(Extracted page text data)
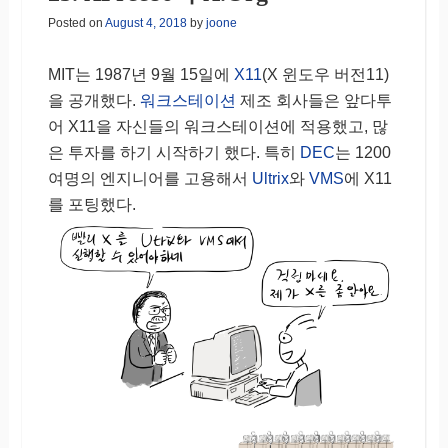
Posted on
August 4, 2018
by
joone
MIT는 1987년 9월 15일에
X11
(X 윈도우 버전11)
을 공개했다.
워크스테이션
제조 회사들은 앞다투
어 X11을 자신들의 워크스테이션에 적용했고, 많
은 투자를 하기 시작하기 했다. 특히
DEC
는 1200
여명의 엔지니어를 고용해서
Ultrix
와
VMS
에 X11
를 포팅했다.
...
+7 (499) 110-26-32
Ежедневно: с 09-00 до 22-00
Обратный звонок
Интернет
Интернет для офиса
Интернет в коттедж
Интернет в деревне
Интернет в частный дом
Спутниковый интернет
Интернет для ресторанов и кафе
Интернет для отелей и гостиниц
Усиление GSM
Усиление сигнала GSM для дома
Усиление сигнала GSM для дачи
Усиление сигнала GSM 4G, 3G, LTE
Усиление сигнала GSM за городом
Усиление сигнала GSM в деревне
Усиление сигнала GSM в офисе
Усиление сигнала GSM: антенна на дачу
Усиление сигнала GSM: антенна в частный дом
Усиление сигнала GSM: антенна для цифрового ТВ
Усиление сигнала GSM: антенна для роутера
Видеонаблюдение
==
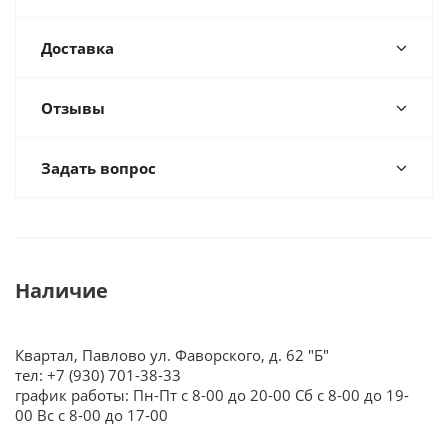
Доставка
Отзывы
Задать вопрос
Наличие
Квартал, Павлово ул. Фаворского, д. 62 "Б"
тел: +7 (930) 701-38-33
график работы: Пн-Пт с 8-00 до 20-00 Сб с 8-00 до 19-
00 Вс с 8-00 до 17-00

*Instructions for the task*
The lines to return are those with the string "антенна" in them; copy each from the entries above.

*Task answer*
Усиление сигнала GSM: антенна на дачу
Усиление сигнала GSM: антенна в частный дом
Усиление сигнала GSM: антенна для цифрового ТВ
Усиление сигнала GSM: антенна для роутера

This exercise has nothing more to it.